Records from a data source:
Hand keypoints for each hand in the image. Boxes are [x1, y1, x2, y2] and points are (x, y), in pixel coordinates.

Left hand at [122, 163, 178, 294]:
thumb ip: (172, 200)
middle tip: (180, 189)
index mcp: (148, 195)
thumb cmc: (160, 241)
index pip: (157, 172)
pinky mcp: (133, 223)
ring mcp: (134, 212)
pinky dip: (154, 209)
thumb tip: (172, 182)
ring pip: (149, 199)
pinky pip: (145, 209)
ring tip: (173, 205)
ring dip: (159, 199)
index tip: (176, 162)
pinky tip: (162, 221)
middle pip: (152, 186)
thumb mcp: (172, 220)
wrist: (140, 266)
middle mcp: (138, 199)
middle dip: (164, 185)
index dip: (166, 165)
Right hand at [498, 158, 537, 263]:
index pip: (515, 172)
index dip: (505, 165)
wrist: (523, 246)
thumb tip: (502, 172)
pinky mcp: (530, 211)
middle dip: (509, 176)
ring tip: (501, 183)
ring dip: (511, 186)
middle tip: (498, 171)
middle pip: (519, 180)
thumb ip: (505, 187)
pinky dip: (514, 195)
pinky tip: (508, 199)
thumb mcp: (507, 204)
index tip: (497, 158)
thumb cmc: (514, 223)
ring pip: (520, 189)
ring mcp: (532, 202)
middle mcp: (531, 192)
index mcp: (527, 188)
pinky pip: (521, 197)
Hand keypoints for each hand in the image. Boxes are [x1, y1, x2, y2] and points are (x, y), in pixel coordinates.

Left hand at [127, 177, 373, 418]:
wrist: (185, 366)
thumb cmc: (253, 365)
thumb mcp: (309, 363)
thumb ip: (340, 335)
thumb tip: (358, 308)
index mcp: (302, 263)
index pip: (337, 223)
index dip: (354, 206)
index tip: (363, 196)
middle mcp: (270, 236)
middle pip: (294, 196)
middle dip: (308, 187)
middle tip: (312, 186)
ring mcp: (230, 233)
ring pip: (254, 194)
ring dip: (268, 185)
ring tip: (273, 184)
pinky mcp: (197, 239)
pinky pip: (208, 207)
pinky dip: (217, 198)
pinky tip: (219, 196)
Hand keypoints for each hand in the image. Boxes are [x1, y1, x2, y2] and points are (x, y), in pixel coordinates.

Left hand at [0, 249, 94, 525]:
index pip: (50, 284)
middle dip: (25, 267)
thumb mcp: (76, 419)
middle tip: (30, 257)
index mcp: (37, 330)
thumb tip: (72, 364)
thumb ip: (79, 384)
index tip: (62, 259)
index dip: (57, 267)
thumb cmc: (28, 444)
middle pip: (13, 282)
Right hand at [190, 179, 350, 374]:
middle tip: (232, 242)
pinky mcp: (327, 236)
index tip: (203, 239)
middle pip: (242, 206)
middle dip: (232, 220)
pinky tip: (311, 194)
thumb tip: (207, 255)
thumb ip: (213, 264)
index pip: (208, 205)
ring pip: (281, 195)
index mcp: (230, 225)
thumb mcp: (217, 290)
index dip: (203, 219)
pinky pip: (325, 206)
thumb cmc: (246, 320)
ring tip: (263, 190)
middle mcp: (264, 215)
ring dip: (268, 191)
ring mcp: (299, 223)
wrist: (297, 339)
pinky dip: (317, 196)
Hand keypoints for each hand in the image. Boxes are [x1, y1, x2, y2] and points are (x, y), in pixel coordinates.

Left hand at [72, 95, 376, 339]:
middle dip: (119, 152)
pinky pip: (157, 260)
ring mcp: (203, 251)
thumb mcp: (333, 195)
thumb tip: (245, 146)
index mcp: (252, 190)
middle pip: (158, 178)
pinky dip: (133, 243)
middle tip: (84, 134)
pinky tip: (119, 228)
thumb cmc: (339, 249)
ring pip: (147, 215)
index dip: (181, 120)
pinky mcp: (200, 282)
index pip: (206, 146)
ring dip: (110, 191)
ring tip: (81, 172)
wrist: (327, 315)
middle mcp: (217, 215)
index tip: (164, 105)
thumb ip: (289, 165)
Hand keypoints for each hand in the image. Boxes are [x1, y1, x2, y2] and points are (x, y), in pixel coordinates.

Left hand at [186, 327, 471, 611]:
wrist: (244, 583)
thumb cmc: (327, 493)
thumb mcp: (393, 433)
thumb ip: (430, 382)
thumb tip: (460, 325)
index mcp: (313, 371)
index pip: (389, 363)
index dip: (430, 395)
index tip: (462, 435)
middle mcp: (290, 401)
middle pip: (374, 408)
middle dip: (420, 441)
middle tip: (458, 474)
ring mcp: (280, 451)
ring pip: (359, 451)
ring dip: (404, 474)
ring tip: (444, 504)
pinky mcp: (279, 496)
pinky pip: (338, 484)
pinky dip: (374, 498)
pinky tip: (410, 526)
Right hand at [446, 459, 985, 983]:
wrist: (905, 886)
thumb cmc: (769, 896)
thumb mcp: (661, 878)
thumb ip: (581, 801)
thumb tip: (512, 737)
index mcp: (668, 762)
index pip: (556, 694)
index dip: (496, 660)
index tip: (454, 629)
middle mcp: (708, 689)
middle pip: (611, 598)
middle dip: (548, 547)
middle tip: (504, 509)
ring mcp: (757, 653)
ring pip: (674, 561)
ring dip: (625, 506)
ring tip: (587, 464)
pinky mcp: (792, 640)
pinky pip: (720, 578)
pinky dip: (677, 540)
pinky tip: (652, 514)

--

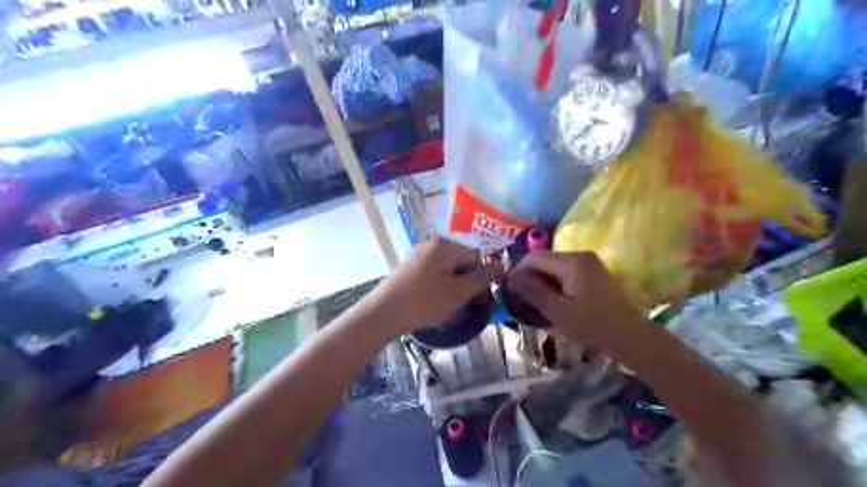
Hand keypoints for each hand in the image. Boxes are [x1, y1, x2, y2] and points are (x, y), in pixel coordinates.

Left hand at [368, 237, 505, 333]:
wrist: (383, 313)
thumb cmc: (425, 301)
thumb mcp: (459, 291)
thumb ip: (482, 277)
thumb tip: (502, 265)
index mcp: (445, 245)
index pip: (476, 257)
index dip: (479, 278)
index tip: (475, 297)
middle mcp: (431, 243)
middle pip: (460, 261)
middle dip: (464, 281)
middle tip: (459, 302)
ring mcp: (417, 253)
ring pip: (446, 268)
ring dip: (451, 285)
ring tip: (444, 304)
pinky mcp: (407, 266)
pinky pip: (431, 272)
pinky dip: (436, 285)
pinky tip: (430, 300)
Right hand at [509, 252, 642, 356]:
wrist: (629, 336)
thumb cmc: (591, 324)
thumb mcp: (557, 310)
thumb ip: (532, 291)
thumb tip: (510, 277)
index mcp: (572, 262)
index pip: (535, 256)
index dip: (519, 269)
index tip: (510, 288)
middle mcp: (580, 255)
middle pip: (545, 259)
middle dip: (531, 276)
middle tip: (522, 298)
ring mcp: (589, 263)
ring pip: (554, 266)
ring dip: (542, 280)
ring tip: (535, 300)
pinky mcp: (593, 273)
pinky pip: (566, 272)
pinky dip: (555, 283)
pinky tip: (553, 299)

ABOUT THIS TASK: Please give a count of the lines in the records where the word "wrist" occurs, with nothing besides it.

ANSWER BOX: 9